Une position inhabituelle pour Yildiz
Contraint de composer sans son buteur Dusan Vlahovic, blessé pour plusieurs mois, Spalletti a pris un pari audacieux. Plutôt que d'aligner l'un de ses attaquants de pointe habituels, il a positionné Kenan Yildiz en axe de l'attaque, flanqué de Francisco Conceicao et Weston McKennie. Une décision qui, selon le technicien, visait à déstabiliser la défense à trois de Naples et à renforcer le milieu pour contrer le pressing adverse.
Le paradoxe du buteur remplacé
Le plan n'a que partiellement fonctionné. Yildiz a bien trouvé le chemin des filets, mais son influence globale est restée limitée dans ce rôle inhabituel. Spalletti a reconnu que le joueur, constamment marqué, n'avait pas pu s'exprimer pleinement et que l'équipe n'avait pas su le servir correctement. Pourtant, la décision de le remplacer à la 76e minute, alors qu'il était le seul buteur turinois en activité, a suscité l'incompréhension.

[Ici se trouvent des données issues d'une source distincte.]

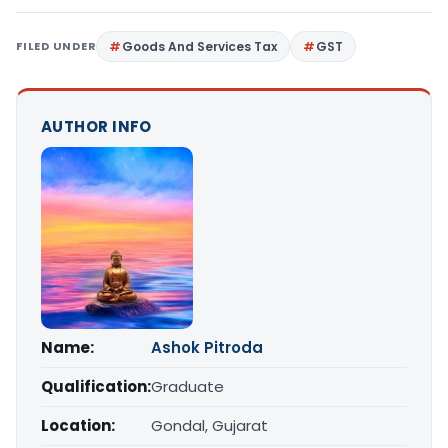
FILED UNDER
Goods And Services Tax
GST
AUTHOR INFO
Name:
Ashok Pitroda
Qualification:
Graduate
Location:
Gondal, Gujarat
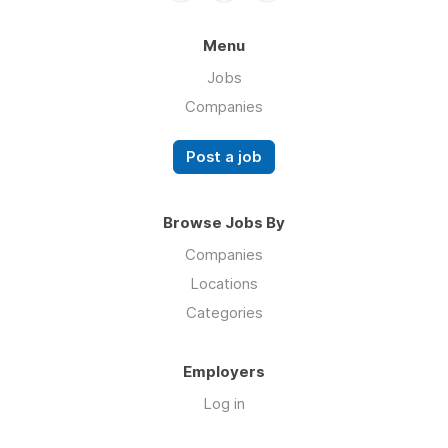
Menu
Jobs
Companies
Post a job
Browse Jobs By
Companies
Locations
Categories
Employers
Log in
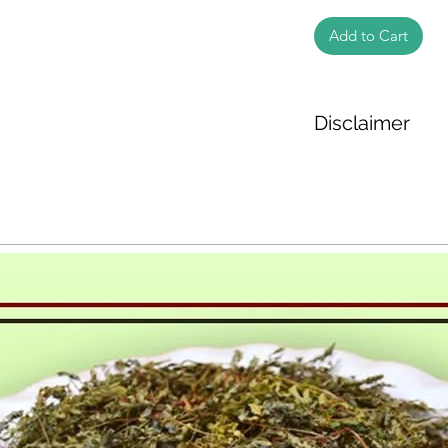
Add to Cart
Disclaimer
The weight of the pr
based on the inform
We cannot guarantee
Product photos disp
illustrative purpose
may vary in appearan
colour and packagin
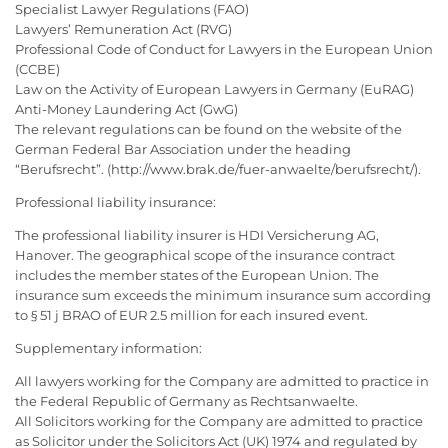
Specialist Lawyer Regulations (FAO)
Lawyers’ Remuneration Act (RVG)
Professional Code of Conduct for Lawyers in the European Union
(CCBE)
Law on the Activity of European Lawyers in Germany (EuRAG)
Anti-Money Laundering Act (GwG)
The relevant regulations can be found on the website of the
German Federal Bar Association under the heading
“Berufsrecht”. (http://www.brak.de/fuer-anwaelte/berufsrecht/).
Professional liability insurance:
The professional liability insurer is HDI Versicherung AG,
Hanover. The geographical scope of the insurance contract
includes the member states of the European Union. The
insurance sum exceeds the minimum insurance sum according
to § 51 j BRAO of EUR 2.5 million for each insured event.
Supplementary information:
All lawyers working for the Company are admitted to practice in
the Federal Republic of Germany as Rechtsanwaelte.
All Solicitors working for the Company are admitted to practice
as Solicitor under the Solicitors Act (UK) 1974 and regulated by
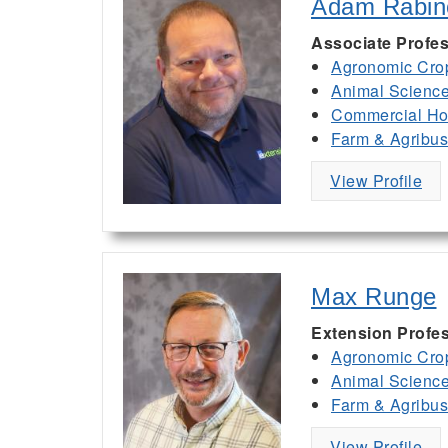
Adam Rabin
Associate Profes
Agronomic Cro
Animal Scienc
Commercial Hor
Farm & Agribu
View Profile
Max Runge
Extension Profe
Agronomic Cro
Animal Scienc
Farm & Agribu
View Profile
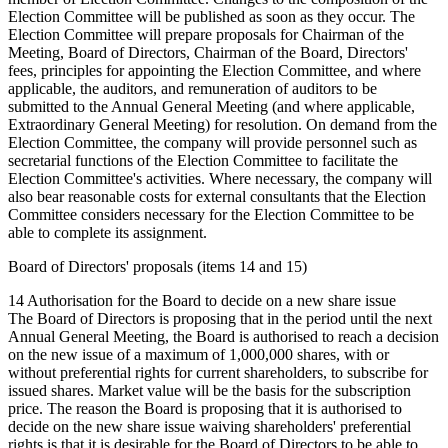
Election Committee will be published as soon as they occur. The
Election Committee will prepare proposals for Chairman of the
Meeting, Board of Directors, Chairman of the Board, Directors'
fees, principles for appointing the Election Committee, and where
applicable, the auditors, and remuneration of auditors to be
submitted to the Annual General Meeting (and where applicable,
Extraordinary General Meeting) for resolution. On demand from the
Election Committee, the company will provide personnel such as
secretarial functions of the Election Committee to facilitate the
Election Committee's activities. Where necessary, the company will
also bear reasonable costs for external consultants that the Election
Committee considers necessary for the Election Committee to be
able to complete its assignment.
Board of Directors' proposals (items 14 and 15)
14 Authorisation for the Board to decide on a new share issue
The Board of Directors is proposing that in the period until the next
Annual General Meeting, the Board is authorised to reach a decision
on the new issue of a maximum of 1,000,000 shares, with or
without preferential rights for current shareholders, to subscribe for
issued shares. Market value will be the basis for the subscription
price. The reason the Board is proposing that it is authorised to
decide on the new share issue waiving shareholders' preferential
rights is that it is desirable for the Board of Directors to be able to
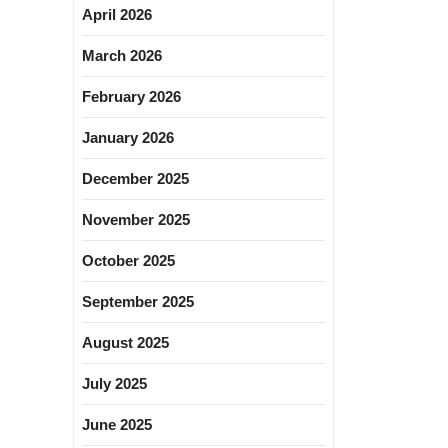
April 2026
March 2026
February 2026
January 2026
December 2025
November 2025
October 2025
September 2025
August 2025
July 2025
June 2025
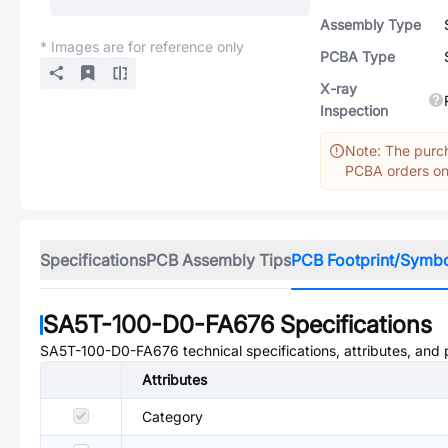
Assembly Type
* Images are for reference only
PCBA Type
X-ray
Inspection
Note: The purch
PCBA orders onl
Specifications
PCB Assembly Tips
PCB Footprint/Symb
SA5T-100-D0-FA676
Specifications
SA5T-100-D0-FA676
technical specifications, attributes, and
Attributes
Category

Spalletti assume et contre-attaque
Interpellé sur ce point en conférence de presse, l'entraîneur a répondu avec fermeté. Il a rappelé que les médias lui demandaient récemment de reposer son jeune prodige, et a justifié l'entrée de Lois Openda par l'investissement important du club pour le Belge. Un message clair : la masse salariale et la valeur marchande des joueurs font partie de l'équation sportive.
Spalletti a également souligné que si Yildiz apporte beaucoup à l'équipe, il doit encore progresser dans sa régularité et sa capacité à créer l'étincelle dans les moments décisifs.
Un équilibre à trouver pour la Juventus
L'entrée de Jonathan David à la mi-temps, permettant à Yildiz de retrouver son poste préféré sur le côté gauche, a visiblement amélioré le jeu offensif turinois. Spalletti l'a concédé, tout en pointant un déséquilibre défensif qui en a découlé. L'absence d'Edon Zhegrova, tenu à l'écart par une douleur, a également privé l'équipe d'une arme précieuse en attaque.
Au-delà du cas Yildiz, le coach a insisté sur un problème collectif. La difficulté à marquer régulièrement ne serait pas uniquement imputable aux attaquants, mais à l'ensemble des mouvements de l'équipe, de la construction à la finition. Un chantier majeur pour relancer une Juventus en manque d'efficacité.